» **TASK INSTRUCTIONS**
In the data below, find each line carrying the string "make" and copy it out.

[Opening EXTRACTED MATERIAL section]

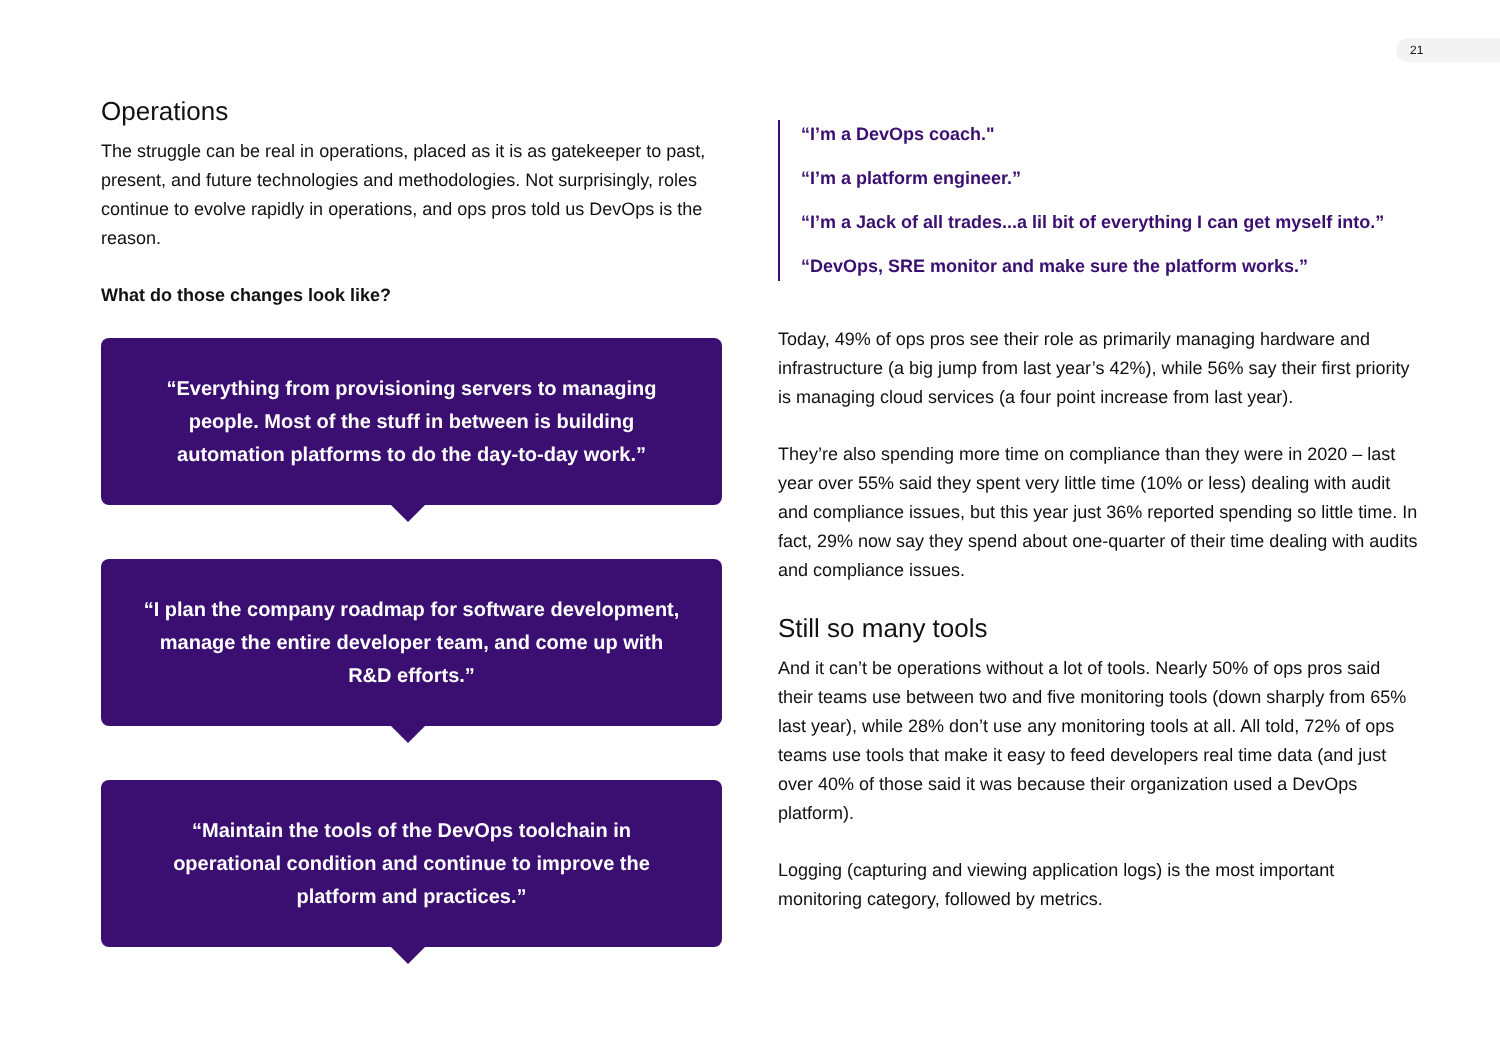21
Operations
The struggle can be real in operations, placed as it is as gatekeeper to past, present, and future technologies and methodologies. Not surprisingly, roles continue to evolve rapidly in operations, and ops pros told us DevOps is the reason.
What do those changes look like?
“Everything from provisioning servers to managing people. Most of the stuff in between is building automation platforms to do the day-to-day work.”
“I plan the company roadmap for software development, manage the entire developer team, and come up with R&D efforts.”
“Maintain the tools of the DevOps toolchain in operational condition and continue to improve the platform and practices.”
“I’m a DevOps coach."
“I’m a platform engineer.”
“I’m a Jack of all trades...a lil bit of everything I can get myself into.”
“DevOps, SRE monitor and make sure the platform works.”
Today, 49% of ops pros see their role as primarily managing hardware and infrastructure (a big jump from last year’s 42%), while 56% say their first priority is managing cloud services (a four point increase from last year).
They’re also spending more time on compliance than they were in 2020 – last year over 55% said they spent very little time (10% or less) dealing with audit and compliance issues, but this year just 36% reported spending so little time. In fact, 29% now say they spend about one-quarter of their time dealing with audits and compliance issues.
Still so many tools
And it can’t be operations without a lot of tools. Nearly 50% of ops pros said their teams use between two and five monitoring tools (down sharply from 65% last year), while 28% don’t use any monitoring tools at all. All told, 72% of ops teams use tools that make it easy to feed developers real time data (and just over 40% of those said it was because their organization used a DevOps platform).
Logging (capturing and viewing application logs) is the most important monitoring category, followed by metrics.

[Closing EXTRACTED MATERIAL section]

» **RESULT OF THIS EXERCISE**
“DevOps, SRE monitor and make sure the platform works.”
And it can’t be operations without a lot of tools. Nearly 50% of ops pros said their teams use between two and five monitoring tools (down sharply from 65% last year), while 28% don’t use any monitoring tools at all. All told, 72% of ops teams use tools that make it easy to feed developers real time data (and just over 40% of those said it was because their organization used a DevOps platform).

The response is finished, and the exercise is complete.